Growing up, whenever I had a tough decision to make, I’d phone a friend: aka my sister, the bossiest person I knew. Sometimes the decision was as major as “Should I take this opportunity?” or as minor as “Should I buy these shoes?”
I always felt overwhelmed by possibilities and potential avenues to pursue. I guess it’s the analyst in me. ;)
Lately, I’ve really committed to being more decisive. I believe decisiveness is a muscle and can be developed. Right or wrong, I try to decide as quickly, firmly, and resolutely as possible. I commit to my decision and stand by it. Not to say that I’m always locked into that particular decision. You can often reassess later and adjust accordingly, if need be. But I try to avoid vacillating as much as possible. I make a decision, and I stand by it.
It’s a balance, that’s for sure. You want to gather sufficient relevant information, without drowning in it (which can be easy to do!). Sometimes, ya gotta just call it quits on the intel gathering and go with what you have. Halt the overthinking and just D E C I D E.
They say since our decisiveness is a finite resource, routine is key to reducing the amount of decisions we have to make daily. This is why ya boy Mark Zuckerberg, founder of Facebook, wears the same thing every day. I respect his level of devotion to decisiveness preservation…I’m a little too attached to personal expression through style so…I’mma stick with my varied wardrobe!
I’m currently reading a fantastic book called Essentialism by Greg McKeown (highly recommend!). In the book, McKeown references a decision-making principle presented by TED speaker Derek Sivers in his talk “No More Yes. It’s Either HELL YEAH! Or No.” It’s a simple technique for becoming more selective in making our choices.
The key is to put the decision to an extreme test: if we feel totally convinced to do something, we say yes. Anything less gets a hard pass. In other words, if the answer isn’t a definite yes, it should be a no.
Consider applying this to shopping for clothes. What if we just used the broad criterion, “There’s a chance I will wear this someday.” HELLO cluttered closet. If we ask, “Do I absolutely LOVE this?” then we can save ourselves money and closet space by reserving room for something we truly dig. We can subject all of our decisions to this test - big or small, significant or trivial - in every area of our lives.
Imagine it is a 90 Percent Rule, which is something you can apply to almost every decision or dilemma. As you assess an option, think about the single most important criterion for that decision. Then, simply rate the option between 0 and 100. If you score it any lower than 90 percent, boom - automatically change the rating to 0 and toss that bad boy.

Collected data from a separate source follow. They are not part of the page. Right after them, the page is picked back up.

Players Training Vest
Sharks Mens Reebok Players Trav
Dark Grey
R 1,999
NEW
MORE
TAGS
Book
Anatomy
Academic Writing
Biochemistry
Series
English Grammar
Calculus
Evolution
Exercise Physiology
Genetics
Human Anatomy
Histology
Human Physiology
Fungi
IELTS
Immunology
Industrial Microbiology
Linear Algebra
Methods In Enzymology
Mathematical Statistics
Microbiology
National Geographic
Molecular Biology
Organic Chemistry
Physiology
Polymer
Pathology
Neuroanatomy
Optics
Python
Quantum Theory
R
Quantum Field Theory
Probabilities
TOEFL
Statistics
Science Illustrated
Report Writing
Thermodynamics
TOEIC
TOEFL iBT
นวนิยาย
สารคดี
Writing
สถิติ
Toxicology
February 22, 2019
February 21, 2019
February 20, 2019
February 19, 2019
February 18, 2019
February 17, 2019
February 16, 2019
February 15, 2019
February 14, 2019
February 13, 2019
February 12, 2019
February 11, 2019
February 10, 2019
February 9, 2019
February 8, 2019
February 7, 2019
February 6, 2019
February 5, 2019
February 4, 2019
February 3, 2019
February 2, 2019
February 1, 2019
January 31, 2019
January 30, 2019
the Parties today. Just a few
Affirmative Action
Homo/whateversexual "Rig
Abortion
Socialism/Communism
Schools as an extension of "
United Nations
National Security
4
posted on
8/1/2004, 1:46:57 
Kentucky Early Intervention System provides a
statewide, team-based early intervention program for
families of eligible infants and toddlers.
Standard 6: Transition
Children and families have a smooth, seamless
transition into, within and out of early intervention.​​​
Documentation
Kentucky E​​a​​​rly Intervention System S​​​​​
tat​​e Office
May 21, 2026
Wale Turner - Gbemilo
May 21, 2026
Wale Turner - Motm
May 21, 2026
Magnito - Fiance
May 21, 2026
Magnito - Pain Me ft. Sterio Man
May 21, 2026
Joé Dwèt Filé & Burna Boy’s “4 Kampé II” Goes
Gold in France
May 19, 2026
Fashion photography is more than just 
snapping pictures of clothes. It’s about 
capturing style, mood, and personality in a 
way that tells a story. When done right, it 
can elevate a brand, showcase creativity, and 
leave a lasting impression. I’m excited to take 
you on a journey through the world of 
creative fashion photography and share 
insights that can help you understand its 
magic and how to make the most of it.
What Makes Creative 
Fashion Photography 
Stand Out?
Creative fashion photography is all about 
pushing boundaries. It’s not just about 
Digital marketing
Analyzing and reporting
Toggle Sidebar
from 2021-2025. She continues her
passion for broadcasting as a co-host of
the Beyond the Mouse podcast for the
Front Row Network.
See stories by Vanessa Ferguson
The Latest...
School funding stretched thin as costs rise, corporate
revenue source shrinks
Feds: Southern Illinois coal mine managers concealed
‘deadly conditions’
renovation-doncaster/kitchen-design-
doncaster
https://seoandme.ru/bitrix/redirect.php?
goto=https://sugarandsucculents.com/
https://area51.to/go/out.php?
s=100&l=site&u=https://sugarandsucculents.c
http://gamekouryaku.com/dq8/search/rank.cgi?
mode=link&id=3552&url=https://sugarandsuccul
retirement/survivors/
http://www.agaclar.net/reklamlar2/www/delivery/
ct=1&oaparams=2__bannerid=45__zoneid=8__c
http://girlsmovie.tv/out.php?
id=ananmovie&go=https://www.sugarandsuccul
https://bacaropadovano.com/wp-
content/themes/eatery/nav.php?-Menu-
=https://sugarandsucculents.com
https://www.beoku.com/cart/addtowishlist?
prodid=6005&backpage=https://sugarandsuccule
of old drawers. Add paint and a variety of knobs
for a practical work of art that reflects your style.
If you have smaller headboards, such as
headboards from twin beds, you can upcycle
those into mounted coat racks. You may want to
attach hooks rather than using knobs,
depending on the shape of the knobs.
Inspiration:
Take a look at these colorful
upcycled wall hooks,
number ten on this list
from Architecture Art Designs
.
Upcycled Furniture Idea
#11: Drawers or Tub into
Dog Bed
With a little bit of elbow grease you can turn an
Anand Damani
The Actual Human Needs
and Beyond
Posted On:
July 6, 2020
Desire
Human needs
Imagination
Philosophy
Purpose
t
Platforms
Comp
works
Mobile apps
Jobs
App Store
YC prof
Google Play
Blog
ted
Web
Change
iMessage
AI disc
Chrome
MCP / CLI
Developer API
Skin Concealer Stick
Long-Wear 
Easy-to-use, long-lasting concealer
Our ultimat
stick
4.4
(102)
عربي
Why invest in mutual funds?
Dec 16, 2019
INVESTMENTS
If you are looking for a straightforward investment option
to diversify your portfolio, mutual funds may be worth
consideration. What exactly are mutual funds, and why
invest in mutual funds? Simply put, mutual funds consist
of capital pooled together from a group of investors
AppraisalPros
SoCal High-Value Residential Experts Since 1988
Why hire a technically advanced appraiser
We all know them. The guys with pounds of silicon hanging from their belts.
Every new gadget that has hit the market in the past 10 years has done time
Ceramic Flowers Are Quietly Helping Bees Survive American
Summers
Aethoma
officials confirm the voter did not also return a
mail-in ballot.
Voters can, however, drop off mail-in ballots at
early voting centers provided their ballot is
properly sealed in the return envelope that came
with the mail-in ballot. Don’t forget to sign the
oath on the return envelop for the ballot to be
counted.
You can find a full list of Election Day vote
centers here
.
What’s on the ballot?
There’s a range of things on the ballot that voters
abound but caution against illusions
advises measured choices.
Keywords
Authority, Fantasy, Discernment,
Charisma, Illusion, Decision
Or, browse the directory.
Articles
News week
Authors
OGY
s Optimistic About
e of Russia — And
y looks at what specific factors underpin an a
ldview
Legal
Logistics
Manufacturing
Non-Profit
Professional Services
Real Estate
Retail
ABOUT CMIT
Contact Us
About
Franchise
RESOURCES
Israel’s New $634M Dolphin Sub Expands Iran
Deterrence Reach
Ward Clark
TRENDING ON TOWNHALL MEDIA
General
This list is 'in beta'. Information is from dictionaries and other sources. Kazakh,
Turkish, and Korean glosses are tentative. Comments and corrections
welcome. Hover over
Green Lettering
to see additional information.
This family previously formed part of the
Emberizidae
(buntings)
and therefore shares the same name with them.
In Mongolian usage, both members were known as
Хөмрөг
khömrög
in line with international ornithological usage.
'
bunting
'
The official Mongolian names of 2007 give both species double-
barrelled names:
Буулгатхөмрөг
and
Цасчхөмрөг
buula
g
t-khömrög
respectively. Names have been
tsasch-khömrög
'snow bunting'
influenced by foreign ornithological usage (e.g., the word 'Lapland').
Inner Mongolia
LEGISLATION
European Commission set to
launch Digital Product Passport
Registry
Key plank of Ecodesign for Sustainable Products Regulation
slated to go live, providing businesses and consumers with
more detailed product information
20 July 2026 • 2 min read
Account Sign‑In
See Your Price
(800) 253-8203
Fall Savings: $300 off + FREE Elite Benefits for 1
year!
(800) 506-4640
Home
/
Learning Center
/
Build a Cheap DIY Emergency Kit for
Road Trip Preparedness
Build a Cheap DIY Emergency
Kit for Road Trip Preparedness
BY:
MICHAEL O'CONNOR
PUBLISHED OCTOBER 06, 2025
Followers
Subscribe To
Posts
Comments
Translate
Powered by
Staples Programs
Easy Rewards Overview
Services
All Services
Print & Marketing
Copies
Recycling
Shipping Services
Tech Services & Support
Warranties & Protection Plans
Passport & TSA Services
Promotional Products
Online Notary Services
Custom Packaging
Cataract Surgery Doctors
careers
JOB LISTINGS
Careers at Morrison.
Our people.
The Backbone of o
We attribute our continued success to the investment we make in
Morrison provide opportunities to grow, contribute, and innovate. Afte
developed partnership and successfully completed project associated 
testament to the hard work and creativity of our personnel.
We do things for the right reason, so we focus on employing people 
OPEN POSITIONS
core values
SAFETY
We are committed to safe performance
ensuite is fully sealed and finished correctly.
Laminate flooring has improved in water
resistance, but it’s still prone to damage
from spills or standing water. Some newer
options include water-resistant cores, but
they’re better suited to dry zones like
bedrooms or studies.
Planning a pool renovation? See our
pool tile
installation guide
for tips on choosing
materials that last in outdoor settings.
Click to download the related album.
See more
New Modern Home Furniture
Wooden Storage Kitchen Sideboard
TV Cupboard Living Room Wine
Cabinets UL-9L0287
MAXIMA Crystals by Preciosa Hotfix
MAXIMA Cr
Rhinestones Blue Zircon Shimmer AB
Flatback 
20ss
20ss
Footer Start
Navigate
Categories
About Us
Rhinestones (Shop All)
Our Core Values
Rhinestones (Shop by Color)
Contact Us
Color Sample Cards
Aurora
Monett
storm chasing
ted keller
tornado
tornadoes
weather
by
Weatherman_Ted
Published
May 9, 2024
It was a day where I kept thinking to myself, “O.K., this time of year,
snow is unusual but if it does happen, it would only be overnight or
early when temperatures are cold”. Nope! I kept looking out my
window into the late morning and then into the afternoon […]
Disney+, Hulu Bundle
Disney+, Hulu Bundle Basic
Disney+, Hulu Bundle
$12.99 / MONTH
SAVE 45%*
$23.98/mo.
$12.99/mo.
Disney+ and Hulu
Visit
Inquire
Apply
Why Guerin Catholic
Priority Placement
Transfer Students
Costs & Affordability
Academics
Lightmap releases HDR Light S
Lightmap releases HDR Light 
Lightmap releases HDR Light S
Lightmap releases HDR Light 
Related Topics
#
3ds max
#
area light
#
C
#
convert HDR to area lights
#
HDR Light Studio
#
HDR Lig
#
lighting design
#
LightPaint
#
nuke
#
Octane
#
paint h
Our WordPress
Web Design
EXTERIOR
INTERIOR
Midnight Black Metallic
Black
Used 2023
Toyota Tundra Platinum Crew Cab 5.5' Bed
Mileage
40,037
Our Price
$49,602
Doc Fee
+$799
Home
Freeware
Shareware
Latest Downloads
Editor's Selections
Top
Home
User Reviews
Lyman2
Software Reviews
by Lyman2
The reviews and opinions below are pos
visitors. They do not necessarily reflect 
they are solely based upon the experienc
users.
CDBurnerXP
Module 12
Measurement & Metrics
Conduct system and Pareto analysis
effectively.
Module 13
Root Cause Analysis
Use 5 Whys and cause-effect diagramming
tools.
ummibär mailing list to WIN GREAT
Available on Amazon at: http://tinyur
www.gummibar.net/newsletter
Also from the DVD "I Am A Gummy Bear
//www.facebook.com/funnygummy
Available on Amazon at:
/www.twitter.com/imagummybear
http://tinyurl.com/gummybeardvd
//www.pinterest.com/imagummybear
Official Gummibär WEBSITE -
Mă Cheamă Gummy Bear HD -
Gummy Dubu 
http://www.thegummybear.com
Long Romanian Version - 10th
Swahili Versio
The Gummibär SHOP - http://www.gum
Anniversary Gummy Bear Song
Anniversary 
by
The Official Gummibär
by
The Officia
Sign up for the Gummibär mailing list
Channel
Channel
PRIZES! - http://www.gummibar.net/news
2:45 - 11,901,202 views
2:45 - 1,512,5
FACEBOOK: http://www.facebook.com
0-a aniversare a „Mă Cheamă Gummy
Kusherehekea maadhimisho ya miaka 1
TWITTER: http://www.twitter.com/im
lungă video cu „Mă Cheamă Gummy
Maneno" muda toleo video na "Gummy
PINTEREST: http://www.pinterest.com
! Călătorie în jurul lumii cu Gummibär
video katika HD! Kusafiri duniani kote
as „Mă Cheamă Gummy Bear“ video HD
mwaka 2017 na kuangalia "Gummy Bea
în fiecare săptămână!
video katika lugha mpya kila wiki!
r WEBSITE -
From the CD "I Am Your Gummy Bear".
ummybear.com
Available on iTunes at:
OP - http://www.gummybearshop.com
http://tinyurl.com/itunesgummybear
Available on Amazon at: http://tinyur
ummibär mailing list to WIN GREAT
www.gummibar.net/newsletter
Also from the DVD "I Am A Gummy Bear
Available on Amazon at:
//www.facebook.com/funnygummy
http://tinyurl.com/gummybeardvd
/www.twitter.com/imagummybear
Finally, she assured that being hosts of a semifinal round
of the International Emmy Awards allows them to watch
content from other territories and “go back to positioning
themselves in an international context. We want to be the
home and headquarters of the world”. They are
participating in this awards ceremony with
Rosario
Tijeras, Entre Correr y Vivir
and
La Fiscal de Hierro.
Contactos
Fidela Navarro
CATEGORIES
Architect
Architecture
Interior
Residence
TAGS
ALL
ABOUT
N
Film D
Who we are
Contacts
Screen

This way, you avoid getting tangled up in indecision, or WORSE - getting stuck with suboptimal options. Like McKeown asserts, think about how you’d feel if you scored 65 on a test. Why would you deliberately choose to feel that way about an important decision in your life?
I get that sometimes you gotta pick the lesser of two evils, or the least bad of two bad options. Sometimes you don’t have the luxury of just abstaining. And sometimes it can be terrifying to think of passing up an option on the mere hope something ideal will come along later. Risky business, I know.
The bottom line to remember here is: when our selection criteria are too broad, we will likely commit to too many options. Furthermore, assigning simple numerical values to our options forces us to make decisions consciously, logically, and rationally, rather than impulsively or emotionally. It takes discipline, but usually has a high reward.
So fight that feeling of FOMO (fear of missing out) when deciding what opportunities to chase. Let’s say you receive an unexpected job offer, or an easy project outside the realm of your normal range, or a vacation opportunity in a less-than-ideal location. What should you do?
As McKeown advises, if we just say yes because it is an easy reward, we chance having to say no later to a more meaningful one.
McKeown suggests a simple, systematic process to help you decide:
Write down the opportunity
Write down a list of three “minimum criteria” the options must pass to be considered
Write down a list of three ideal or “extreme criteria” the options must pass to be considered
If the opportunity doesn’t pass the first set of criteria, it’s obvi a no go. If it also doesn’t pass two of your three extreme criteria, it’s a no.
Building off of the clothing analogy, let’s say you’re purging your closet. You ask yourself: “If I didn’t already own this, how much would I spend to buy it?” Likewise, in your life, the powerful question when asking yourself what activities to eliminate is: “If I didn’t have this opportunity, what would I be willing to do to acquire it?” This can be applied to your personal life, your professional life, your kids’ lives (when determining just how many extracurriculars you’re going to shuttle them to and from).
Upon sufficiently exploring your options, the question isn’t “What should I say yes to?” Instead, ask, “What will I say no to?” This question will uncover your true priorities.
And when you don’t know what you want, flip a coin! When that coin is in the air, you’ll suddenly know for what you’re truly wishing.